Giovanna Di Marzo Serugendo est professeure d’informatique à l’Université de Genève. En 1999, elle recevait son doctorat de l’EPFL et menait des recherches en intelligence artificielle (IA) distribuée (systèmes multi-agents). Ce sujet était à l’époque largement en avance sur son temps alors qu’aujourd’hui il fait les gros titres de l’actualité. Depuis, elle travaille toujours sur des travaux à la croisée des chemins de l’IA distribuée et de l’IA sémantique pour l’urbanisme ou l’énergie.
Recherche agentique et applications grand public?

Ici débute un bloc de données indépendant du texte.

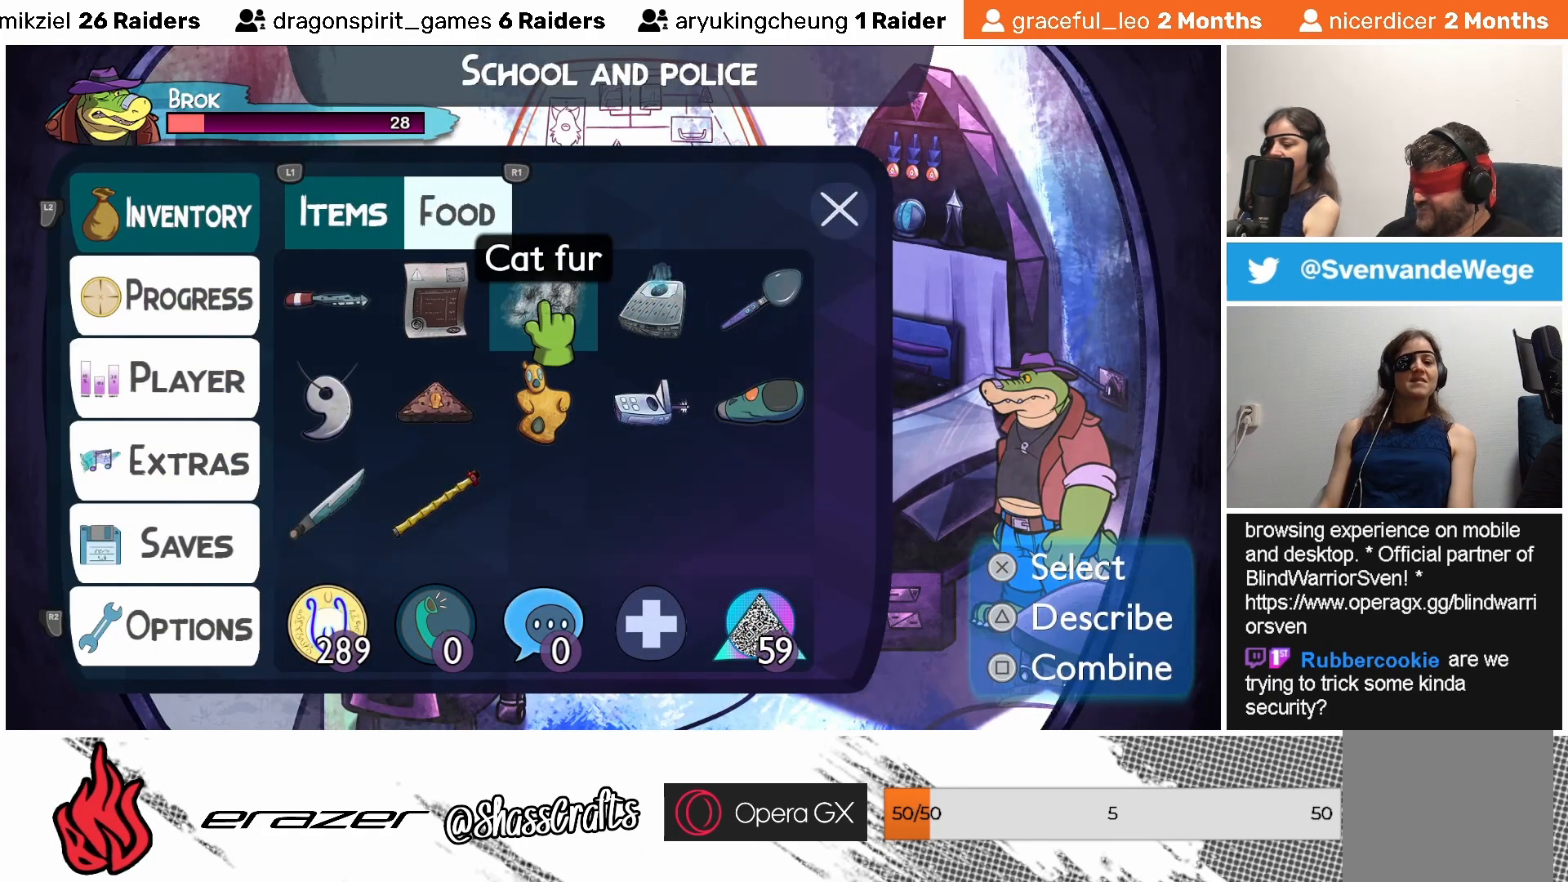
{"buttons": ["DPAD_RIGHT"], "left_stick": "center", "events": [[433, "DPAD_RIGHT", "down"]]}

En discutant avec elle, trois raisons peuvent expliquer ce décalage entre découverte et application de l'IA: 1-la recherche scientifique est par principe en avance sur son temps; 2- l’époque on ne disposait pas de puissance de calcul comme les processeurs GPU de Nvidia; 3-les «Big Data» faisaient défaut car il n’y avait pas d’accès aux quantités invraisemblables de données qu’offre l’Internet d’aujourd’hui. Ces deux derniers facteurs ont été décisifs à la naissance de ChatGPT qui a ouvert l’IA au grand nombre.
On peut dire qu’aujourd’hui: «tout le monde à l’IA au bout des doigts». Ce n’était évidemment pas le cas il y a 25 ans.
Ensuite, dans l’histoire de l’IA, il y a eu plusieurs moments où celle-ci ne semblait plus progresser comme pendant la période post 1980 pour les systèmes experts. La science est faite de moment fort, de pause et de reprise. C’est une chose complexe mais très vivante.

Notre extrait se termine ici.